Original Sin: A Modern Reimagining of Wuthering Heights (Blurred Lines) by Mila Crawford

Original Sin: A Modern Reimagining of Wuthering Heights (Blurred Lines) by Mila Crawford

Author:Mila Crawford [Crawford, Mila]
Language: eng
Format: epub
Published: 2022-10-03T16:00:00+00:00


Chapter 11

Katelyn

Violence is something I’ve lived with in one form or another my entire life. From the stern hand of my father’s belt connecting to my brothers’ backs, to Henry’s volatility and sick nature, all the way to Eddie’s humiliation and torture. All I’ve ever known is violence, and even my solace in the ocean vanished when its angry waves consumed my mother. The only peace I ever had was the soft caress of Heath’s hand. I never got any real love or affection from my dad or Henry. Heath’s presence in my life gave me something to live for, a profound peace and adoration that was devoid of any brutality. But last night proved to me that even he’s become contaminated, riddled with the need for destruction.

I place concealer on my bruised and battered skin with the practiced hand of an expert. Marks doled out on the supposed premise of love. But true love doesn’t bruise. The mark it leaves isn’t visible. It’s a tattoo on the soul, a permanent imprint on the heart.
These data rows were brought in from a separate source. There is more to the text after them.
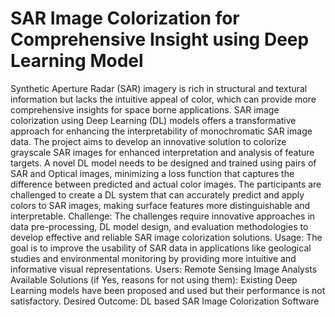 # SAR Image Colorization for Comprehensive Insight using Deep Learning Model

Synthetic Aperture Radar (SAR) imagery is rich in structural and textural information but lacks the intuitive appeal of color, which can provide more comprehensive insights for space borne applications. SAR image colorization using Deep Learning (DL) models offers a transformative approach for enhancing the interpretability of monochromatic SAR image data. The project aims to develop an innovative solution to colorize grayscale SAR images for enhanced interpretation and analysis of feature targets. A novel DL model needs to be designed and trained using pairs of SAR and Optical images, minimizing a loss function that captures the difference between predicted and actual color images. The participants are challenged to create a DL system that can accurately predict and apply colors to SAR images, making surface features more distinguishable and interpretable. Challenge: The challenges require innovative approaches in data pre-processing, DL model design, and evaluation methodologies to develop effective and reliable SAR image colorization solutions. Usage: The goal is to improve the usability of SAR data in applications like geological studies and environmental monitoring by providing more intuitive and informative visual representations. Users: Remote Sensing Image Analysts Available Solutions (if Yes, reasons for not using them): Existing Deep Learning models have been proposed and used but their performance is not satisfactory. Desired Outcome: DL based SAR Image Colorization Software
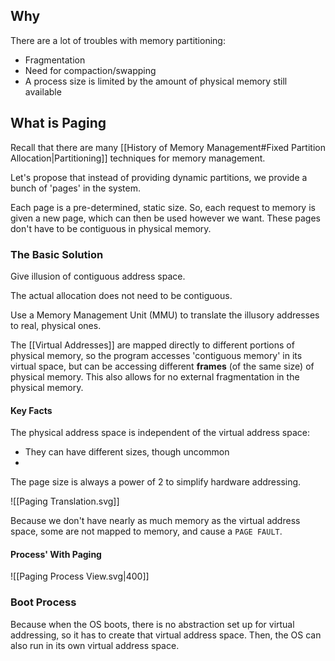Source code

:## Why

There are a lot of troubles with memory partitioning:
- Fragmentation
- Need for compaction/swapping
- A process size is limited by the amount of physical memory still available

## What is Paging

Recall that there are many [[History of Memory Management#Fixed Partition Allocation|Partitioning]] techniques for memory management. 

Let's propose that instead of providing dynamic partitions, we provide a bunch of 'pages' in the system.

Each page is a pre-determined, static size. So, each request to memory is given a new page, which can then be used however we want. These pages don't have to be contiguous in physical memory. 

### The Basic Solution

Give illusion of contiguous address space.

The actual allocation does not need to be contiguous.

Use a Memory Management Unit (MMU) to translate the illusory addresses to real, physical ones. 

The [[Virtual Addresses]] are mapped directly to different portions of physical memory, so the program accesses 'contiguous memory' in its virtual space, but can be accessing different **frames** (of the same size) of physical memory. This also allows for no external fragmentation in the physical memory.

#### Key Facts

The physical address space is independent of the virtual address space:
- They can have different sizes, though uncommon
- 
The page size is always a power of 2 to simplify hardware addressing.

![[Paging Translation.svg]]

Because we don't have nearly as much memory as the virtual address space, some are not mapped to memory, and cause a `PAGE FAULT`.

#### Process' With Paging

![[Paging Process View.svg|400]]

### Boot Process

Because when the OS boots, there is no abstraction set up for virtual addressing, so it has to create that virtual address space. Then, the OS can also run in its own virtual address space.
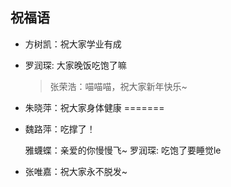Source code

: ## 祝福语

- 方树凯：祝大家学业有成

- 罗润琛: 大家晚饭吃饱了嘛

  > 张荣浩：喵喵喵，祝大家新年快乐~


- 朱晓萍：祝大家身体健康
=======
- 魏路萍：吃撑了！

  雅蠛蝶：亲爱的你慢慢飞~
  罗润琛: 吃饱了要睡觉le
- 张唯嘉：祝大家永不脱发~
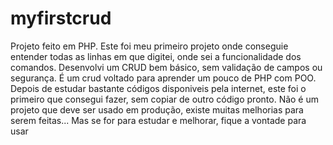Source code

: # myfirstcrud

Projeto feito em PHP. Este foi meu primeiro projeto onde conseguie entender todas as linhas em que digitei, onde sei a funcionalidade dos comandos. 
 Desenvolvi um CRUD bem básico, sem validação de campos ou segurança. É um crud voltado para aprender um pouco de PHP com POO. 
Depois de estudar bastante códigos disponiveis pela internet, este foi o primeiro que consegui fazer, sem copiar de outro código pronto.
Não é um projeto que deve ser usado em produção, existe muitas melhorias para serem feitas...
Mas se for para estudar e melhorar, fique a vontade para usar
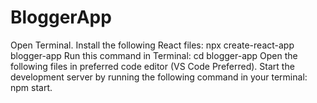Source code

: # BloggerApp
Open Terminal.
Install the following React files: npx create-react-app blogger-app
Run this command in Terminal: cd blogger-app
Open the following files in preferred code editor (VS Code Preferred).
Start the development server by running the following command in your terminal: npm start.

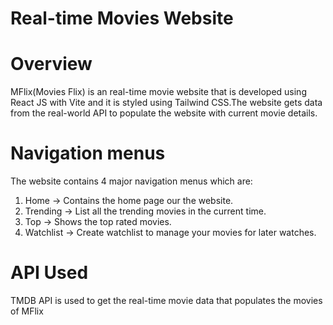 # Real-time Movies Website

# Overview
MFlix(Movies Flix) is an real-time movie website that is developed using React JS with Vite and it is styled using Tailwind CSS.The website gets data from the real-world API to populate the website with current movie details.

# Navigation menus
The website contains 4 major navigation menus which are:
1. Home -> Contains the home page our the website.
2. Trending -> List all the trending movies in the current time.
3. Top -> Shows the top rated movies.
4. Watchlist -> Create watchlist to manage your movies for later watches.

# API Used
TMDB API is used to get the real-time movie data that populates the movies of MFlix
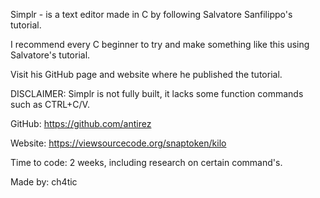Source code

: Simplr - is a text editor made in C by following Salvatore Sanfilippo's tutorial.

I recommend every C beginner to try and make something like this using Salvatore's tutorial. 

Visit his GitHub page and website where he published the tutorial.

DISCLAIMER: Simplr is not fully built, it lacks some function commands such as CTRL+C/V. 

GitHub: https://github.com/antirez

Website: https://viewsourcecode.org/snaptoken/kilo

Time to code: 2 weeks, including research on certain command's.

Made by: ch4tic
Love that borders the edge of madness. Bruises landed not from one man but two. Eddie’s blows are direct like missiles with perfect aim that I accept as my penitence, while Heath’s creep up like a welcome soft rain that then hurls itself into a tornado.
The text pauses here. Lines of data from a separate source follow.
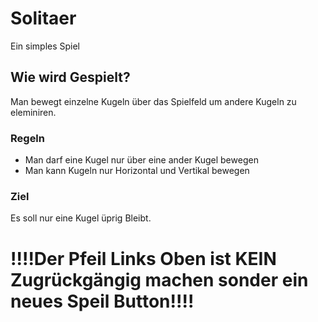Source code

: # Solitaer
Ein simples Spiel

## Wie wird Gespielt?

Man bewegt einzelne Kugeln über das Spielfeld um andere Kugeln zu eleminiren.

### Regeln
- Man darf eine Kugel nur über eine ander Kugel bewegen
- Man kann Kugeln nur Horizontal und Vertikal bewegen

### Ziel
Es soll nur eine Kugel üprig Bleibt.

# !!!!Der Pfeil Links Oben ist KEIN Zugrückgängig machen sonder ein neues Speil Button!!!!
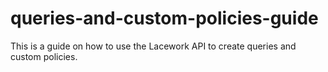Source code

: # queries-and-custom-policies-guide
This is a guide on how to use the Lacework API to create queries and custom policies. 
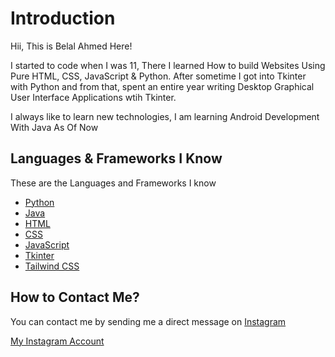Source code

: 
# Introduction
Hii, This is Belal Ahmed Here!

I started to code when I was 11, There I learned How to build Websites Using Pure HTML, CSS, JavaScript & Python. After sometime I got into Tkinter with Python and from that, spent an entire year writing Desktop Graphical User Interface Applications wtih Tkinter.

I always like to learn new technologies, I am learning Android Development With Java As Of Now



## Languages & Frameworks I Know 
These are the Languages and Frameworks I know 
    
 - [Python](https://en.wikipedia.org/wiki/Python_(programming_language))
 - [Java](https://en.wikipedia.org/wiki/Java_(programming_language))
 - [HTML](https://en.wikipedia.org/wiki/HTML)
 - [CSS](https://en.wikipedia.org/wiki/CSS)
 - [JavaScript](https://en.wikipedia.org/wiki/JavaScript)
 - [Tkinter](https://en.wikipedia.org/wiki/Tkinter)
 - [Tailwind CSS](https://tailwindcss.com/)


## How to Contact Me?
You can contact me by sending me a direct message on [Instagram](https://www.instagram.com/)

[My Instagram Account](https://instagram.com/mrbelalahmed95)


<!---
mrbelalahmed95/mrbelalahmed95 is a ✨ special ✨ repository because its `README.md` (this file) appears on your GitHub profile.
You can click the Preview link to take a look at your changes.
--->
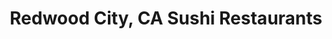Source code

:---
layout: city
title: Redwood City, CA Sushi Restaurants
permalink: /california/redwood-city/
stateAbbr: CA
stateName: California
cityName: Redwood City
---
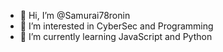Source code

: - 👋 Hi, I’m @Samurai78ronin
- 👀 I’m interested in CyberSec and Programming
- 🌱 I’m currently learning JavaScript and Python

<!---
Samurai78ronin/Samurai78ronin is a ✨ special ✨ repository because its `README.md` (this file) appears on your GitHub profile.
You can click the Preview link to take a look at your changes.
--->
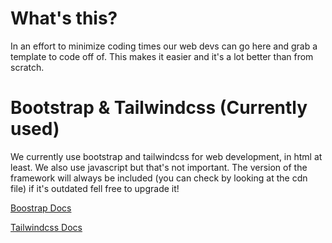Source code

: # What's this?
In an effort to minimize coding times our web devs can go here and grab a template to code off of. This makes it easier and it's a lot better than from scratch.

# Bootstrap & Tailwindcss (Currently used)
We currently use bootstrap and tailwindcss for web development, in html at least. We also use javascript but that's not important. The version of the framework will always be included (you can check by looking at the cdn file) if it's outdated fell free to upgrade it!

[Boostrap Docs](https://getbootstrap.com/docs)

[Tailwindcss Docs](https://tailwindcss.com/docs)
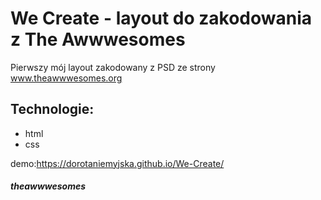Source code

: # We Create - layout do zakodowania z The Awwwesomes
Pierwszy mój layout zakodowany z PSD ze strony www.theawwwesomes.org



## Technologie:
* html 
* css

demo:https://dorotaniemyjska.github.io/We-Create/



 ##### theawwwesomes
I cannot believe he’s returned, and that the years have changed him so much. He touches me in violence now, too, and in my heart, I feel like I deserve his cruelty for pushing him away. The only problem is that when Heath touches me, even in violence, I welcome it like a baptism to wash away my sins.

For five years I slept every night with his ghost beside me, comforted myself with ephemeral memories of him, pretended he was there with me, always. Seeing him again last night was like being doused in ice water. I am the one to blame for his absence, and perhaps if I didn’t live in the sick, twisted maze that is Wainscott Hollow, we would have had a chance. It would be him I was married to now and I wouldn’t be going through my third stick of concealer in a few months.
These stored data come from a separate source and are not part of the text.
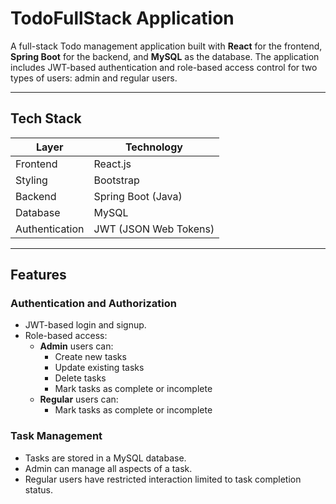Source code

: # TodoFullStack Application

A full-stack Todo management application built with **React** for the frontend, **Spring Boot** for the backend, and **MySQL** as the database. The application includes JWT-based authentication and role-based access control for two types of users: admin and regular users.

---

## Tech Stack

| Layer       | Technology        |
|-------------|-------------------|
| Frontend    | React.js          |
| Styling     | Bootstrap         |
| Backend     | Spring Boot (Java)|
| Database    | MySQL             |
| Authentication | JWT (JSON Web Tokens) |

---

## Features

### Authentication and Authorization
- JWT-based login and signup.
- Role-based access:
  - **Admin** users can:
    - Create new tasks
    - Update existing tasks
    - Delete tasks
    - Mark tasks as complete or incomplete
  - **Regular** users can:
    - Mark tasks as complete or incomplete


### Task Management
- Tasks are stored in a MySQL database.
- Admin can manage all aspects of a task.
- Regular users have restricted interaction limited to task completion status.

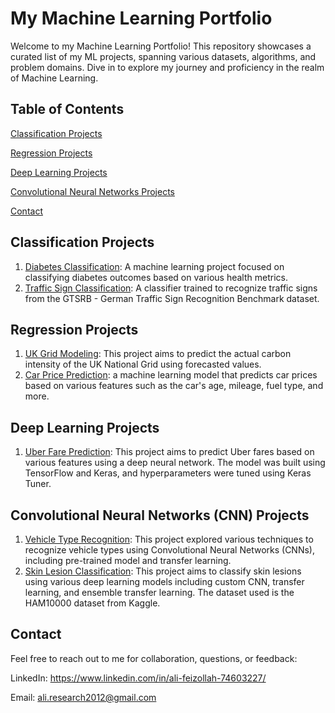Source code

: # My Machine Learning Portfolio
Welcome to my Machine Learning Portfolio! This repository showcases a curated list of my ML projects, spanning various datasets, algorithms, and problem domains. Dive in to explore my journey and proficiency in the realm of Machine Learning.

## Table of Contents
[Classification Projects](https://github.com/faizollah/MyMLProjects/edit/main/README.md#classification-projects)

[Regression Projects](https://github.com/faizollah/MyMLProjects#regression-projects)

[Deep Learning Projects](https://github.com/faizollah/MyMLProjects#deep-learning-projects)

[Convolutional Neural Networks Projects](https://github.com/faizollah/MyMLProjects#convolutional-neural-networks)

<!--Clustering Projects
NLP Projects
Time Series Analysis-->
[Contact](https://github.com/faizollah/MyMLProjects/edit/main/README.md#contact)

## Classification Projects
1. [Diabetes Classification](https://github.com/faizollah/diabetes_classification): A machine learning project focused on classifying diabetes outcomes based on various health metrics.
2. [Traffic Sign Classification](https://github.com/faizollah/traffic-sign-classifier): A classifier trained to recognize traffic signs from the GTSRB - German Traffic Sign Recognition Benchmark dataset.

## Regression Projects
1. [UK Grid Modeling](https://github.com/faizollah/UK-Grid-Modeling): This project aims to predict the actual carbon intensity of the UK National Grid using forecasted values.
2. [Car Price Prediction](https://github.com/faizollah/predict-car-price): a machine learning model that predicts car prices based on various features such as the car's age, mileage, fuel type, and more.

## Deep Learning Projects
1. [Uber Fare Prediction](https://github.com/faizollah/uber-fare-prediction): This project aims to predict Uber fares based on various features using a deep neural network. The model was built using TensorFlow and Keras, and hyperparameters were tuned using Keras Tuner.

## Convolutional Neural Networks (CNN) Projects
1. [Vehicle Type Recognition](https://github.com/faizollah/vehicle-type-recognition): This project explored various techniques to recognize vehicle types using Convolutional Neural Networks (CNNs), including pre-trained model and transfer learning.
2. [Skin Lesion Classification](https://github.com/faizollah/skin-lesion-classification): This project aims to classify skin lesions using various deep learning models including custom CNN, transfer learning, and ensemble transfer learning. The dataset used is the HAM10000 dataset from Kaggle.

<!--
## Clustering Projects
Project Name 1: Short description here.
Project Name 2: Short description here.

## NLP Projects
Project Name 1: Short description here.
Project Name 2: Short description here.

## Time Series Analysis
Project Name 1: Short description here.
Project Name 2: Short description here.-->

## Contact
Feel free to reach out to me for collaboration, questions, or feedback:

LinkedIn: https://www.linkedin.com/in/ali-feizollah-74603227/

Email: ali.research2012@gmail.com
My husband dresses for work and I watch him in the mirror, gauging his mood.

“On my way to the city today, I’m stopping by the precinct to report your little charity case for assault,” Eddie spits as he straightens his tie. “I’m sure the police department will give him a hero’s welcome on his return to Long Island Sound.”

I’ve taken Eddie’s abuse for years. I tolerated it because a part of me was indebted to him for saving me from my fucked-up situation. I could never give him what he wanted, a way to my heart, so I sacrificed my body instead, allowing him to do what he wanted to satiate his dark needs.

My heart was unavailable because it belonged to another, and I had no piece of it left over to share.